EU production continues to drive GB pig prices
AHDB has recently revisited the GB pig prices model, which plots historical prices based on a range of factors including exchange rates, UK and EU production levels, import and export volumes, and global commodity prices. This model suggests that usually, the level of EU pig meat production is the biggest influence on GB pig price levels, and last year was no exception.
GB pig prices were continually below 2017 levels throughout last year, and the model indicates that rising EU production levels were primarily responsible for this. This is not surprising considering that around 60% of the pig meat consumed in the UK is imported from Europe.
Global market factors have also been important, with food prices generally falling across the world in 2018. The FAO Food Price index reflects this, dropping from 174.6 in 2017 to 168.5 last year. Falling global prices for meat and other commodities seem to have filtered through to GB pig prices as well.
Looking specifically at the downward trend in place since July, this is partly due the usual seasonal fluctuations in the supply and demand balance. Pig prices traditionally decline in the second half of the year as production picks up ahead of demand levels. The continuing high level of EU pig meat production emphasised this downward pressure.
Low pig prices are also associated with higher export levels. This will partly be because lower pig prices enable UK product to be more competitive on the global market, facilitating higher export volumes. However, it’s also possible that low domestic demand pushes more product onto lower value export markets. While Kantar Worldpanel data does not show a drop in pig meat retail sales volume towards the end of last year, it’s possible that foodservice was less popular.

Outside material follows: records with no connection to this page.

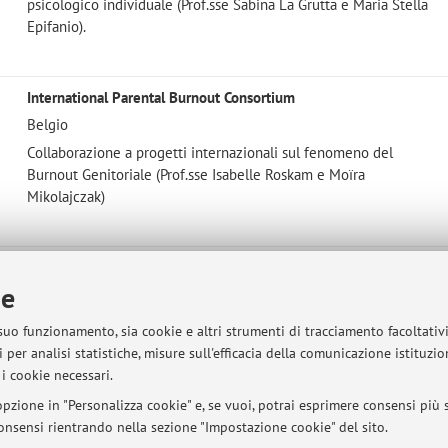
psicologico individuale (Prof.sse Sabina La Grutta e Maria Stella
Epifanio).
International Parental Burnout Consortium
Belgio
Collaborazione a progetti internazionali sul fenomeno del
Burnout Genitoriale (Prof.sse Isabelle Roskam e Moïra
Mikolajczak)
Università degli Studi di PADOVA
ie
Italia
Collaborazione a progetti sul Parental Burnout e Disforia di
 suo funzionamento, sia cookie e altri strumenti di tracciamento facoltativ
genere (prof.sse Marina Miscioscia e Alessandra Simonelli)
 per analisi statistiche, misure sull'efficacia della comunicazione istituzi
i cookie necessari.
pzione in "Personalizza cookie" e, se vuoi, potrai esprimere consensi più sp
 consensi rientrando nella sezione "Impostazione cookie" del sito.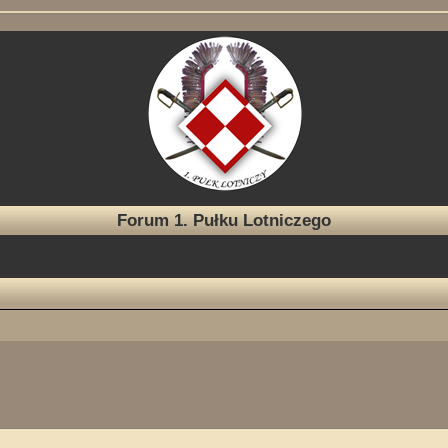
Forum 1. Pułku Lotniczego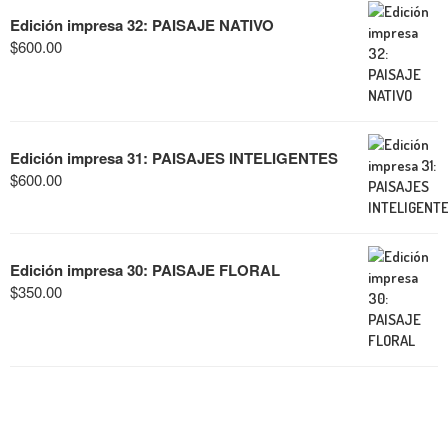
Edición impresa 32: PAISAJE NATIVO
$
600.00
Edición impresa 31: PAISAJES INTELIGENTES
$
600.00
Edición impresa 30: PAISAJE FLORAL
$
350.00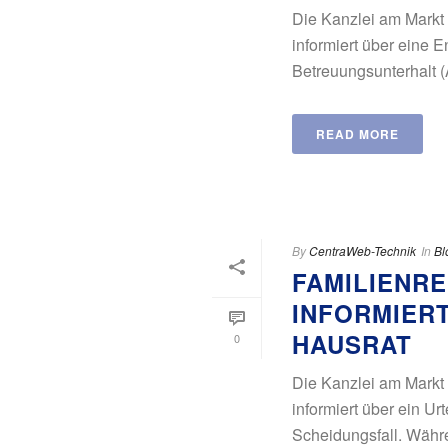
Die Kanzlei am Markt
informiert über eine
Betreuungsunterhalt (AZ
READ MORE
By
CentraWeb-Technik
In
Bl
FAMILIENR
INFORMIERT
HAUSRAT
0
Die Kanzlei am Markt
informiert über ein 
Scheidungsfall. Währe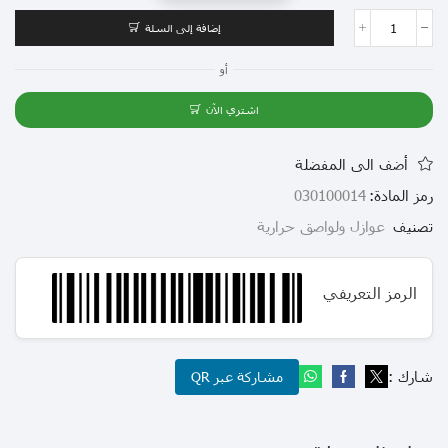
إضافة إلى السلة
أو
اشتري الآن
أضف الى المفضلة
رمز المادة:
030100014
تصنيف
عوازل ولواصق حرارية
الرمز التعريفي
شارك :
مشاركة عبر QR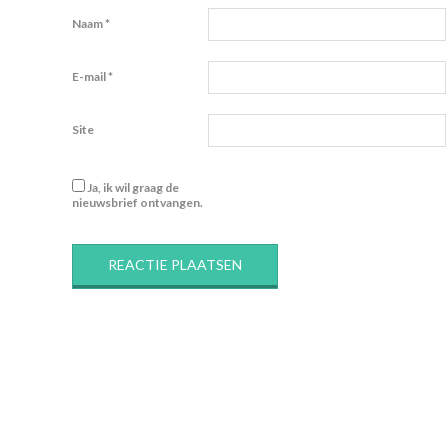
Naam
*
E-mail
*
Site
Ja, ik wil graag de
nieuwsbrief ontvangen.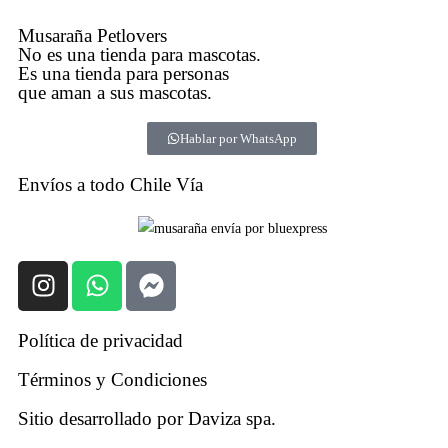
Musaraña Petlovers
No es una tienda para mascotas.
Es una tienda para personas
que aman a sus mascotas.
Hablar por WhatsApp
Envíos a todo Chile Vía
Política de privacidad
Términos y Condiciones
Sitio desarrollado por Daviza spa.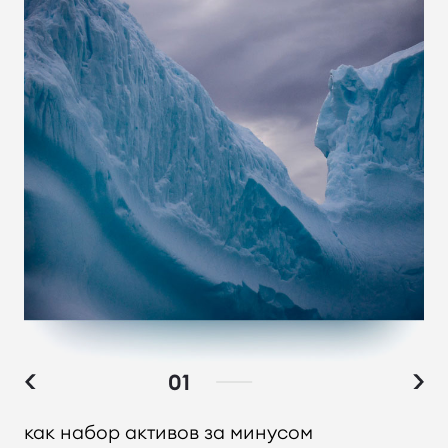
01
как набор активов за минусом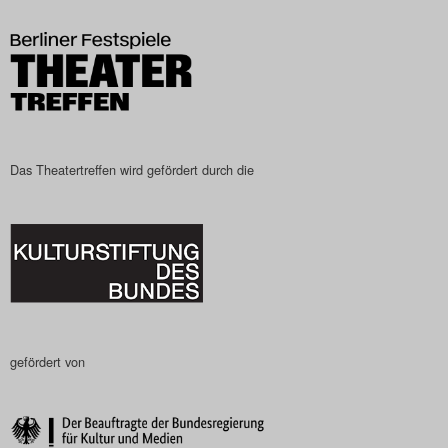
Das Theatertreffen wird gefördert durch die
gefördert von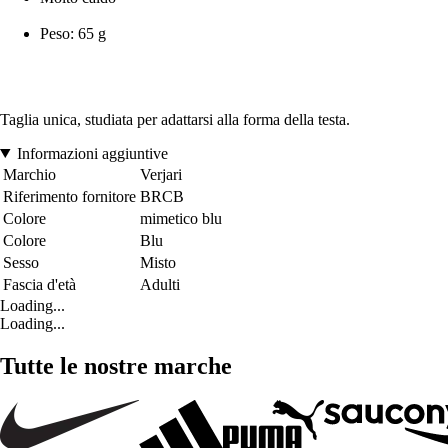
Peso: 65 g
Taglia unica, studiata per adattarsi alla forma della testa.
Informazioni aggiuntive
Marchio
Verjari
Riferimento fornitore
BRCB
Colore
mimetico blu
Colore
Blu
Sesso
Misto
Fascia d'età
Adulti
Loading...
Loading...
Tutte le nostre marche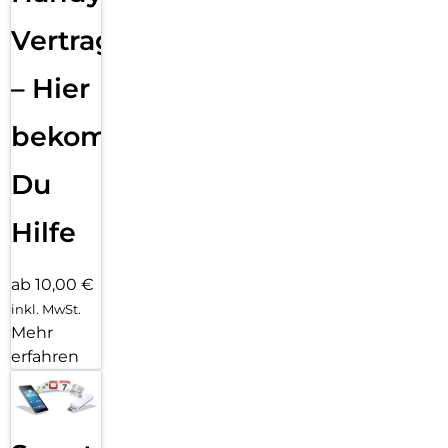
Vertragsabwicklung
– Hier
bekommst
Du
Hilfe
ab 10,00 €
inkl. MwSt.
Mehr
erfahren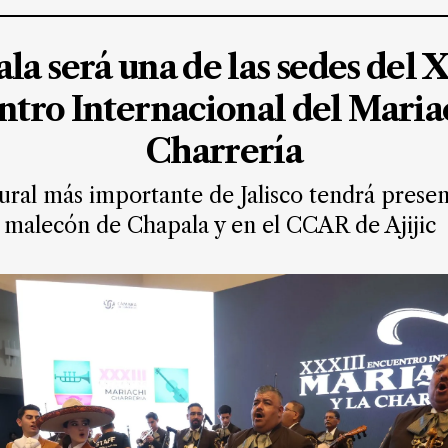
la será una de las sedes del 
tro Internacional del Mariac
Charrería
ltural más importante de Jalisco tendrá prese
l malecón de Chapala y en el CCAR de Ajijic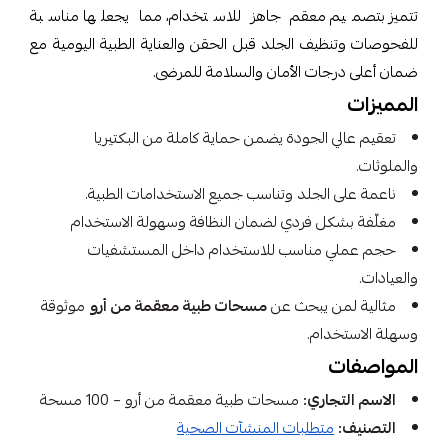
تتميز بتصميم معقم جاهز للاستخدام، مما يجعلها مناسبة
للفحوصات وتنظيف الجلد قبل الحقن والعناية الطبية اليومية مع
ضمان أعلى درجات الأمان والسلامة للمرضى.
المميزات
تعقيم عالي الجودة يضمن حماية كاملة من البكتيريا
والملوثات.
ناعمة على الجلد وتناسب جميع الاستخدامات الطبية.
مغلّفة بشكل فردي لضمان النظافة وسهولة الاستخدام
حجم عملي مناسب للاستخدام داخل المستشفيات
والعيادات.
مثالية لمن يبحث عن
مسحات طبية معقمة من أرو
موثوقة
وسهلة الاستخدام.
المواصفات
الاسم التجاري:
مسحات طبية معقمة من أرو – 100 مسحة
التصنيف:
متطلبات المنشآت الصحية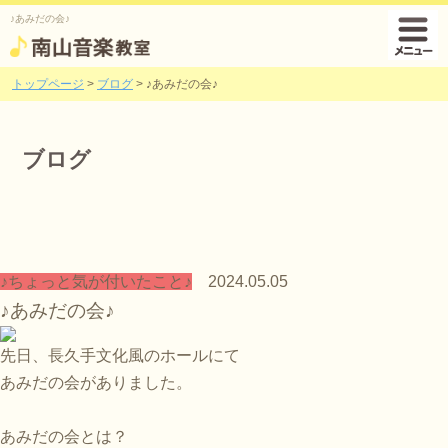
♪あみだの会♪
トップページ
>
ブログ
>
♪あみだの会♪
ブログ
♪ちょっと気が付いたこと♪
2024.05.05
♪あみだの会♪
先日、長久手文化風のホールにて
あみだの会がありました。
あみだの会とは？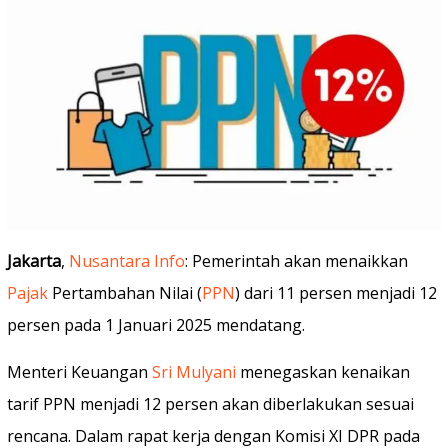
Jakarta
,
Nusantara Info
: Pemerintah akan menaikkan
Pajak
Pertambahan Nilai (
PPN
) dari 11 persen menjadi 12
persen pada 1 Januari 2025 mendatang.
Menteri Keuangan
Sri Mulyani
menegaskan kenaikan
tarif PPN menjadi 12 persen akan diberlakukan sesuai
rencana. Dalam rapat kerja dengan Komisi XI DPR pada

Looking forward, EU production is likely to remain relatively flat this year.The breeding herd has declined but productivity improvements may compensate. Based on the model, prospects for GB pig prices therefore might not be significantly different this year. However, global factors will be important, and if global prices start to rise in the fall-out from China’s African Swine Fever situation, some uplift might be anticipated. Of course, depending on the conditions of Brexit, the importance of EU production levels to the British pig industry might also change in the coming months.